What to work on ▸ Return, character for character, the lines of the records from the line containing "ownCloud 7 baru saja dirilis, banyak fit" through the line containing "Upgrade PHP 5.4 ke PHP 5.6 Debian 7 Wh", both included.

Records for this task ▸
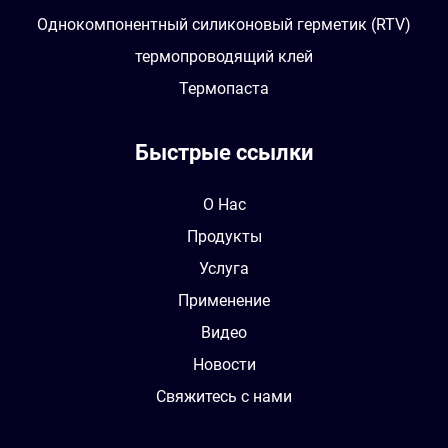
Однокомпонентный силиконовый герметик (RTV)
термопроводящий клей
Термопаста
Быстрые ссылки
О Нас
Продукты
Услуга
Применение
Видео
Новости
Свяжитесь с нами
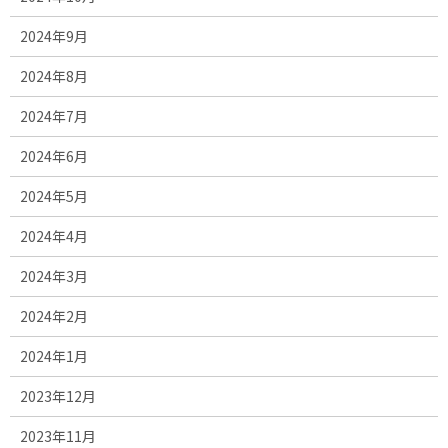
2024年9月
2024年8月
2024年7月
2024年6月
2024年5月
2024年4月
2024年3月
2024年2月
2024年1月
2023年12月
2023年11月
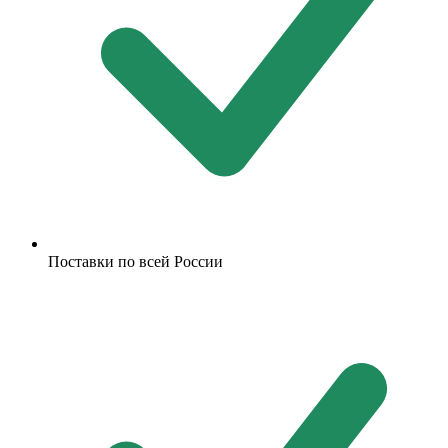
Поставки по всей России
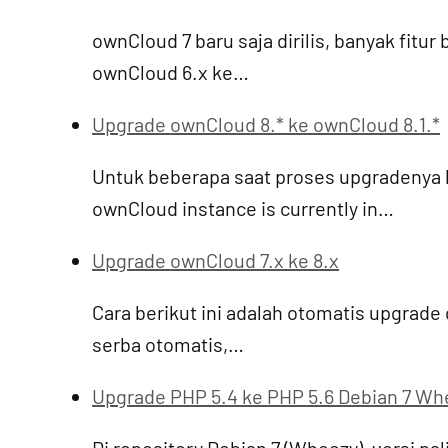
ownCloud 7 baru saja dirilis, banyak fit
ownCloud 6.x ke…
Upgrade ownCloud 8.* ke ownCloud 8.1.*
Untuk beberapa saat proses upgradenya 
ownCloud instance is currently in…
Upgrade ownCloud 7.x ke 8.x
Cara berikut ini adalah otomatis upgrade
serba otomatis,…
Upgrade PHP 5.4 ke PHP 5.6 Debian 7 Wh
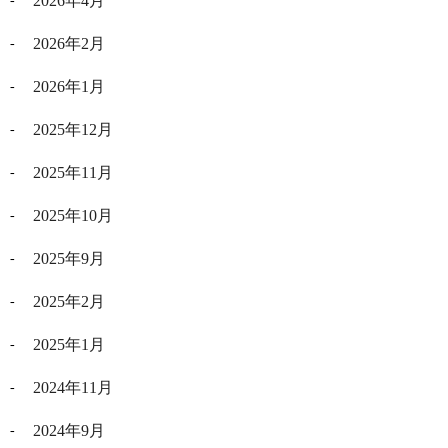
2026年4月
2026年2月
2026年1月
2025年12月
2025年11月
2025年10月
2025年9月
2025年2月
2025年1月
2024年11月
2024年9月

--

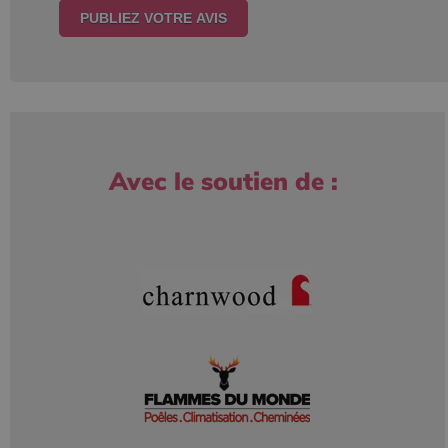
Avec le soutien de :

Answer area ▸
ownCloud 7 baru saja dirilis, banyak fit
ownCloud 6.x ke…
Upgrade ownCloud 8.* ke ownCloud 8.1.*
Untuk beberapa saat proses upgradenya 
ownCloud instance is currently in…
Upgrade ownCloud 7.x ke 8.x
Cara berikut ini adalah otomatis upgrade
serba otomatis,…
Upgrade PHP 5.4 ke PHP 5.6 Debian 7 Wh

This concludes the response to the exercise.